**Problems to work on**
[A] From the image forming apparatus text, list every functional section that image forming apparatus 1 is said to include in the block diagram of FIG. 2.
[B] Answer these questions from the image forming apparatus text:
(i) What energy ray does the text give as an example of what fixing section 25 irradiates onto recording medium P?
(ii) What supports the inner side of the ring-shaped belt of belt loop 272?
(iii) What does RAM 42 provide to CPU 41?
[C] Continue the image forming apparatus text from its final sentence.

**Given text**
====

Note that, the configuration of head unit 24 is not limited to the above configuration as long as a plurality of recording elements are provided at positions different from each other in the X direction.

Fixing section 25 includes an energy ray irradiation section arranged over a width of the X direction of conveyance section 21, and irradiates recording medium P placed on conveyance section 21 with an energy ray such as an ultraviolet ray from the energy ray irradiation section to cure and fix the ink discharged onto recording medium P. The energy ray irradiation section of fixing section 25 is arranged facing the conveyance surface between a position where head unit 24 is arranged and a position where transfer drum 271 of delivery section 27 is arranged in the conveying direction.

Delivery section 27 includes belt loop 272 that includes a ring-shaped belt whose inner side is supported by two rollers, and transfer drum 271 that has a cylindrical shape and transfers recording medium P from conveyance section 21 to belt loop 272. Delivery section 27 uses belt loop 272 to convey recording medium P transferred from conveyance section 21 onto belt loop 272 by transfer drum 271 so that recording medium P is sent to sheet ejection section 30.

Sheet ejection section 30 includes sheet tray 31 which has a plate shape and on which recording medium P sent from image forming section 20 by delivery section 27 is placed.

FIG. 2 is a block diagram illustrating a main functional configuration of image forming apparatus 1. Image forming apparatus 1 includes control section 40, head unit drive section 50, conveyance drive section 60, image processing section 70, input/output interface 80, and pattern generating section 100 (i.e., hardware processor).

Control section 40 includes CPU 41 (Central Processing Unit), RAM 42 (Random Access Memory), ROM 43 (Read Only Memory), and storage section 44 (i.e., storage), and integrally controls overall operation of image forming apparatus 1.

CPU 41 reads out programs for various types of control and setting data stored in ROM 43 and stores the programs and setting data in RAM 42, and executes the programs to perform various types of arithmetic processing.

RAM 42 provides CPU 41 with a memory space for work, and stores temporary data. RAM 42 may include a non-volatile memory.

====

**Given data**
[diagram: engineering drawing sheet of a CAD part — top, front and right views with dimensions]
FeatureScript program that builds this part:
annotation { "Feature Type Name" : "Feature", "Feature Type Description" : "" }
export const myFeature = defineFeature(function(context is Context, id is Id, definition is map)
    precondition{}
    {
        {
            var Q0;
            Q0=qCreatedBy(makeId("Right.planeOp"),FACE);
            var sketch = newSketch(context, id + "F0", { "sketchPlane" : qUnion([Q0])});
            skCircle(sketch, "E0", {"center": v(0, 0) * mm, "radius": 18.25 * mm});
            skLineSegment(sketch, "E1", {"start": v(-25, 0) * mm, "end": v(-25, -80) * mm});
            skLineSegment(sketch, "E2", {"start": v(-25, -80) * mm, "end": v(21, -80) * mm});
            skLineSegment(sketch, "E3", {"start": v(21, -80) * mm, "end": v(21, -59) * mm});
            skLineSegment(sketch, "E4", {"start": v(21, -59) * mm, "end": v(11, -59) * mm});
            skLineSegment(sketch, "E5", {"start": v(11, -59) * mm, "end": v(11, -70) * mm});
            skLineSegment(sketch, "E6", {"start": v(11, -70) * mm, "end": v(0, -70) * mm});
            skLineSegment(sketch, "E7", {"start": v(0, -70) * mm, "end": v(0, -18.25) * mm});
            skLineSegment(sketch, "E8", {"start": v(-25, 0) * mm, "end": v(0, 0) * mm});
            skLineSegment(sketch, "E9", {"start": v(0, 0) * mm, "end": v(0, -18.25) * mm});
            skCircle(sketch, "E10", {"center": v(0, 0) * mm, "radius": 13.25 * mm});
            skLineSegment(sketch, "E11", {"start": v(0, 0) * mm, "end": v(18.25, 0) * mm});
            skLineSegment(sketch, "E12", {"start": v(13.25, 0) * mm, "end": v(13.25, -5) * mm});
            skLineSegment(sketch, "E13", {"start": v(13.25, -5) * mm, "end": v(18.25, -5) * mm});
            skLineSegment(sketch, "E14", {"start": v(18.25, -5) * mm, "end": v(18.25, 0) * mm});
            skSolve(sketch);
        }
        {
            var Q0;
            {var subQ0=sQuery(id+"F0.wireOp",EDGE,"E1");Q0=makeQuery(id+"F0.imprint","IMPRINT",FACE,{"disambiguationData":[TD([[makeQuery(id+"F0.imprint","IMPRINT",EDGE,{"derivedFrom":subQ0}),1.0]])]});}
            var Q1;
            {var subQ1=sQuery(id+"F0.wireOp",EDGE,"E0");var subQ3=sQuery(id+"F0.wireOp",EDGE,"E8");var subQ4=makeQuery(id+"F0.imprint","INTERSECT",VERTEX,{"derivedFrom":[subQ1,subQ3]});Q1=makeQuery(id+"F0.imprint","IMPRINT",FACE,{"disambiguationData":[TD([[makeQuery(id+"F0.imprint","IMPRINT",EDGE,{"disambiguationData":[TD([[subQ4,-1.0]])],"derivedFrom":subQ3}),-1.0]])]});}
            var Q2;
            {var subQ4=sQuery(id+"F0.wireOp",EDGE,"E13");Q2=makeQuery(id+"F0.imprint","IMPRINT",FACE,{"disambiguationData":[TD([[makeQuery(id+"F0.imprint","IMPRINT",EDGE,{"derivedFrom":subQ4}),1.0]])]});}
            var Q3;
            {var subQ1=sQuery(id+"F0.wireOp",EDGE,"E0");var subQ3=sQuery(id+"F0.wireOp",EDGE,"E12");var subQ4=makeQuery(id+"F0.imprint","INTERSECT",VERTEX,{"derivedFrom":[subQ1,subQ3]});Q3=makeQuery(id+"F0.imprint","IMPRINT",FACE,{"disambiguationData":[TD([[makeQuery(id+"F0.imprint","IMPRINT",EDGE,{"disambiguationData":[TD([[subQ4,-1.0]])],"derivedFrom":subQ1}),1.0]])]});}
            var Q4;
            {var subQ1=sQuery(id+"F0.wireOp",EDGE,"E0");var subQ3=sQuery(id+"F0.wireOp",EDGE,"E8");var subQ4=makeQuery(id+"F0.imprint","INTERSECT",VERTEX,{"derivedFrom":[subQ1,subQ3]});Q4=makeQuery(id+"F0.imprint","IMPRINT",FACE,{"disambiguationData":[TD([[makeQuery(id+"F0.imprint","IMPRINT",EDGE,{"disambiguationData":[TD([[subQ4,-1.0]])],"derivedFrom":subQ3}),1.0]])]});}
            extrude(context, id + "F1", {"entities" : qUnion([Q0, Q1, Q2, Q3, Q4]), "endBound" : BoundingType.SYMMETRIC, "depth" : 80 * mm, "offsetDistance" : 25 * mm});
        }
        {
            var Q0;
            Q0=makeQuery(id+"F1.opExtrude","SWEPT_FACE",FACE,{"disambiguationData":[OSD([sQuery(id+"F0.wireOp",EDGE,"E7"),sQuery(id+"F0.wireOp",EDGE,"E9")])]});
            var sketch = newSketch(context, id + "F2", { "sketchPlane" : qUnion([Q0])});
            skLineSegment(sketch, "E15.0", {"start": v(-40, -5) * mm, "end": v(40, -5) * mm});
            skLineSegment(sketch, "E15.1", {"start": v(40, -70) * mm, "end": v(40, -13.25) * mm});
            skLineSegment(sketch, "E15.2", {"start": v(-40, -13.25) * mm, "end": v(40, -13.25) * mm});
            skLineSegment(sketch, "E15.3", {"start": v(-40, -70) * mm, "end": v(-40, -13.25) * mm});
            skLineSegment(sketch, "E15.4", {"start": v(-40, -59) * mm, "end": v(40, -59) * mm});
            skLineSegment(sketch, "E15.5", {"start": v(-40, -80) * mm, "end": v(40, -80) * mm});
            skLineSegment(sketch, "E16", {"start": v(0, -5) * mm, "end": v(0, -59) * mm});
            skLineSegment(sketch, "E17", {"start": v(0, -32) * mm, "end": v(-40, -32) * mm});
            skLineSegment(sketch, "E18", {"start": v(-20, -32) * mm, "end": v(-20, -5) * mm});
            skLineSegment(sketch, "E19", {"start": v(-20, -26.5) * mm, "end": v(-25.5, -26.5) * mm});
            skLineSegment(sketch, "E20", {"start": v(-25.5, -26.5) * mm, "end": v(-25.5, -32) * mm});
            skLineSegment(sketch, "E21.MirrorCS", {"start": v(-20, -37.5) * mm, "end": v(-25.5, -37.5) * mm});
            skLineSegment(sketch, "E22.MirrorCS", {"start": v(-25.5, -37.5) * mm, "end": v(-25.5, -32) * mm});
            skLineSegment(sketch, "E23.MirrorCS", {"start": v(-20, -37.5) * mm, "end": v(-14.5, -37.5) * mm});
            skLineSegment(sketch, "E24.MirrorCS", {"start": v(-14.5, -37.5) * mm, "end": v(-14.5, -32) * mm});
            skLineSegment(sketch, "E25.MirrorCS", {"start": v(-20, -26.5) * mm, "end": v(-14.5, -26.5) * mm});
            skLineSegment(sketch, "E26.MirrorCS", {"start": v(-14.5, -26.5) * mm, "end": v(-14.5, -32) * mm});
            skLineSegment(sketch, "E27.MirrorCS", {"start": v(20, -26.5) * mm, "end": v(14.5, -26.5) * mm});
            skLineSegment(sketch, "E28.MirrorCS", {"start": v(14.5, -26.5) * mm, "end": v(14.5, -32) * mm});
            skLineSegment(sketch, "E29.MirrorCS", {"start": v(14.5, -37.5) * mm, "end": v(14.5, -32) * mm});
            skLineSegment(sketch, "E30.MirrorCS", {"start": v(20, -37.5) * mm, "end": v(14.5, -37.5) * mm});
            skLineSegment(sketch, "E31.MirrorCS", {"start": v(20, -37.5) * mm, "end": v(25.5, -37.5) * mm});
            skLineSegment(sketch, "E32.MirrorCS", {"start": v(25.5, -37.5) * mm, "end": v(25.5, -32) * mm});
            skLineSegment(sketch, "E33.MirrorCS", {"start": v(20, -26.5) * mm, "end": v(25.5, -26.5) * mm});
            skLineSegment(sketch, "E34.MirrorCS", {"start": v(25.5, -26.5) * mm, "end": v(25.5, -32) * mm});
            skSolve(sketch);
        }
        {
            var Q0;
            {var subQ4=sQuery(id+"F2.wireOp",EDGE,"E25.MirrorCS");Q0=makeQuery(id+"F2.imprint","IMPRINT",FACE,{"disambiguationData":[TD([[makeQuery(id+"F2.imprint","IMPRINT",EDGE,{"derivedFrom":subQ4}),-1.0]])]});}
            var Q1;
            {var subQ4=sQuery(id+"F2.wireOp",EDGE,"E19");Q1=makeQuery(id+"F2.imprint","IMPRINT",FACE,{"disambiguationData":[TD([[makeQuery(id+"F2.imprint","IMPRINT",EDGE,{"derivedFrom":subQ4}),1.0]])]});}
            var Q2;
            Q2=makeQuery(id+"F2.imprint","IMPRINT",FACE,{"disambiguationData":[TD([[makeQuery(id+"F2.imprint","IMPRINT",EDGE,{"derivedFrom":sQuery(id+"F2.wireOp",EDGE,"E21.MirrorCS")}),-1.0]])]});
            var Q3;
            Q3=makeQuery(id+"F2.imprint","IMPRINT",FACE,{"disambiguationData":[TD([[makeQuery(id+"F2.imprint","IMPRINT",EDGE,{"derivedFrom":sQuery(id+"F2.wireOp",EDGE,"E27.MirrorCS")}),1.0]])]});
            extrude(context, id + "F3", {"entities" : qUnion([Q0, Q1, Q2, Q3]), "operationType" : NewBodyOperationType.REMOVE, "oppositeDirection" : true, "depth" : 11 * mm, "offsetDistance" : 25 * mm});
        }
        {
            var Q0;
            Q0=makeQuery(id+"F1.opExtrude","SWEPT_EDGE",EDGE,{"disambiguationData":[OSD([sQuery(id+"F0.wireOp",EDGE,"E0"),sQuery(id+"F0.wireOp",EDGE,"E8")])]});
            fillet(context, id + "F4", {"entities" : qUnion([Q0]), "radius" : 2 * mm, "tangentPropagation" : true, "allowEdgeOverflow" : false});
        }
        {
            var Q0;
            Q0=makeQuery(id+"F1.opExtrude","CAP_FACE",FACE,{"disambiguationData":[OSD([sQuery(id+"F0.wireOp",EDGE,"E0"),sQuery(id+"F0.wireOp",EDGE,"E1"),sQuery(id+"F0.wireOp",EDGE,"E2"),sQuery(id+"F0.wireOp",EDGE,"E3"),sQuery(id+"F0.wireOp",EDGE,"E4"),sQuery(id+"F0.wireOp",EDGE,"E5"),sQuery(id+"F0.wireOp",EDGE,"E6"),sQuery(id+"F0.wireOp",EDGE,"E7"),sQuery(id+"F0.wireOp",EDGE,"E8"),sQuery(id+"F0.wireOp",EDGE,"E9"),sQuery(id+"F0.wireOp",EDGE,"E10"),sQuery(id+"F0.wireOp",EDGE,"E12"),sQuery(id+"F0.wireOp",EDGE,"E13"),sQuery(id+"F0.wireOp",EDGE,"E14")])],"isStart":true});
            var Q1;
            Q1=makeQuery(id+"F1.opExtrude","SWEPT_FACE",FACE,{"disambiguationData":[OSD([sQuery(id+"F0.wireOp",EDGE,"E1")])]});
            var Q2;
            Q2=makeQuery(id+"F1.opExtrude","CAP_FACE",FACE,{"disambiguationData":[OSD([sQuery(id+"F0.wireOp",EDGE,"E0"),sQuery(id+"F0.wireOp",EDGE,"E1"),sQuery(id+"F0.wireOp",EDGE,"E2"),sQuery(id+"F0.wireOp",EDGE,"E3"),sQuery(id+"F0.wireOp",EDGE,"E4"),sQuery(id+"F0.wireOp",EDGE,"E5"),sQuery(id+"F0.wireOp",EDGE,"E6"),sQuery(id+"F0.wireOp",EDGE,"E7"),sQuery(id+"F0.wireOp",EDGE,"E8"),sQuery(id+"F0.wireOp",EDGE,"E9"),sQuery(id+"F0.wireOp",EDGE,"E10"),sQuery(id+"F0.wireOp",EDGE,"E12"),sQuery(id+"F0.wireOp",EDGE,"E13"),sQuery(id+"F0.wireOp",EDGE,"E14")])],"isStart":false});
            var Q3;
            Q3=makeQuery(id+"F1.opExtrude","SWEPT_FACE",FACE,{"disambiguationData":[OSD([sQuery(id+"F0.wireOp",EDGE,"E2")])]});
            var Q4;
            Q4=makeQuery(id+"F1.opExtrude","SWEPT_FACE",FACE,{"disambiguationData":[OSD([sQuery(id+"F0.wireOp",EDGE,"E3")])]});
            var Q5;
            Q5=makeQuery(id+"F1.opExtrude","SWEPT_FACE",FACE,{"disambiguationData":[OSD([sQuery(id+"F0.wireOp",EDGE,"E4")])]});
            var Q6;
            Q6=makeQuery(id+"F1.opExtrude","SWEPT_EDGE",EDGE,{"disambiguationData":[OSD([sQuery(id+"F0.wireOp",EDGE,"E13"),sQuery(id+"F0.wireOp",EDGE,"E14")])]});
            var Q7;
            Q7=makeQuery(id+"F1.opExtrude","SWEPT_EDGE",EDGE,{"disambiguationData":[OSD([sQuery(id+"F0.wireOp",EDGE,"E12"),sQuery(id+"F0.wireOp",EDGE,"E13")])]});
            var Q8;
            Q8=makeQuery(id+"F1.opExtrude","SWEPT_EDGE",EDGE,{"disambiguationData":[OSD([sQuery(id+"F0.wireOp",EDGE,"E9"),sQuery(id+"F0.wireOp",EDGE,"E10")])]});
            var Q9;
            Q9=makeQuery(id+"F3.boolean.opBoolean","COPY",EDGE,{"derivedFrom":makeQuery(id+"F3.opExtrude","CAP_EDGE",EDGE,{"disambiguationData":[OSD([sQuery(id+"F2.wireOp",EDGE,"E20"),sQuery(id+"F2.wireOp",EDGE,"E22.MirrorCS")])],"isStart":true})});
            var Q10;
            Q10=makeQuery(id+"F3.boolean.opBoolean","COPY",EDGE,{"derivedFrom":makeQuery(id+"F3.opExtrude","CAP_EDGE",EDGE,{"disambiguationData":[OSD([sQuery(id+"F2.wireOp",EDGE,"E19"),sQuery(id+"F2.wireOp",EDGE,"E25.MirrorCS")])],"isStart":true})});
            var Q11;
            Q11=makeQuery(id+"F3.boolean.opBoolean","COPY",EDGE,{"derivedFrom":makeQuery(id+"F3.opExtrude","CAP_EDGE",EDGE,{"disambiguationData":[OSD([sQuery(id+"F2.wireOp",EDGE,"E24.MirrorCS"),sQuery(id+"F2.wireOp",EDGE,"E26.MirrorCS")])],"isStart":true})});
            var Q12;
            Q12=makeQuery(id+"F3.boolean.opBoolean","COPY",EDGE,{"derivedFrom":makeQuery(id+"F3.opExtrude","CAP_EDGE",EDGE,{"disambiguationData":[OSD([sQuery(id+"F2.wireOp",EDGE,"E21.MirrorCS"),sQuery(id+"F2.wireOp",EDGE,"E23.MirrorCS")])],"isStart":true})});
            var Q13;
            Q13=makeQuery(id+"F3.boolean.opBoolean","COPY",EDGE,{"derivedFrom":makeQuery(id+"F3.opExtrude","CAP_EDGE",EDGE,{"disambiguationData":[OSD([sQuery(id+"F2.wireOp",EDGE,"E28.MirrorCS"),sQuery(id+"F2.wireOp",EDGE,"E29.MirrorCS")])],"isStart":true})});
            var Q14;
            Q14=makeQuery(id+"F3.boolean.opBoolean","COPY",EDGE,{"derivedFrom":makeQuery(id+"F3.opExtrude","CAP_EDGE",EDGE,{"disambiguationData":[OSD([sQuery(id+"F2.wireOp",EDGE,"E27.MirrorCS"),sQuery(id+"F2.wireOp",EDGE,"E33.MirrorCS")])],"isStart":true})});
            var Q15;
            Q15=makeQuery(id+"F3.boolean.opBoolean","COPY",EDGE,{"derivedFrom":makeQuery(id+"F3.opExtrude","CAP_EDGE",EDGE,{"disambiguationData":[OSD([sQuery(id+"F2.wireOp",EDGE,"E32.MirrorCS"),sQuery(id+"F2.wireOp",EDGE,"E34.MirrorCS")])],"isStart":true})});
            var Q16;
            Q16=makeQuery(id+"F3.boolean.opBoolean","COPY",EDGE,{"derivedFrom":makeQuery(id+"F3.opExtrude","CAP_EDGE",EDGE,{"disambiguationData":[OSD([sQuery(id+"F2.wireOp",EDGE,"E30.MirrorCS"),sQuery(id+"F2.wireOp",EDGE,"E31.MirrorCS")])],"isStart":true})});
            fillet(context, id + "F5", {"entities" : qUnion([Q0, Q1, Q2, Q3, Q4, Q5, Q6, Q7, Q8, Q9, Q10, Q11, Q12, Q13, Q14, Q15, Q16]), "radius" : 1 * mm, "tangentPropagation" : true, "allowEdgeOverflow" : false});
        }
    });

====

**Answers provided**
[A]
- control section 40
- head unit drive section 50
- conveyance drive section 60
- image processing section 70
- input/output interface 80
- pattern generating section 100

[B]
(i) An ultraviolet ray.
(ii) Two rollers.
(iii) A memory space for work.

[C]
ROM 43 stores the programs for various types of control, the setting data, and the like to be executed by CPU 41. Note that, a rewritable non-volatile memory such as an EEPROM (Electrically Erasable Programmable Read Only Memory) and a flash memory may be used instead of ROM 43.

Storage section 44 stores a print job that is input from an external apparatus (not illustrated) via input/output interface 80, image data of an image to be recorded by the print job, or the like. As storage section 44, an HDD (Hard Disk Drive) may be used, for example, and a DRAM (Dynamic Random Access Memory) or the like may be used in combination.

Head unit drive section 50 supplies a driving signal in accordance with the image data to the recording element of head unit 24 based on the control by control section 40 at an appropriate timing so that the ink in an amount in accordance with a pixel value of image data is discharged from a nozzle of head unit 24.

Conveyance drive section 60 supplies a driving signal to a conveyance drum motor provided in conveyance drum 211 based on a control signal supplied from control section 40 to rotate conveyance drum 211 at a predetermined speed and timing. Further, conveyance drive section 60 supplies a driving signal to a motor for operating medium supply section 12, transfer unit 22, and delivery section 27 based on a control signal supplied from control section 40 to cause recording medium P to be supplied to conveyance section 21 and to cause recording medium P to be ejected from conveyance section 21.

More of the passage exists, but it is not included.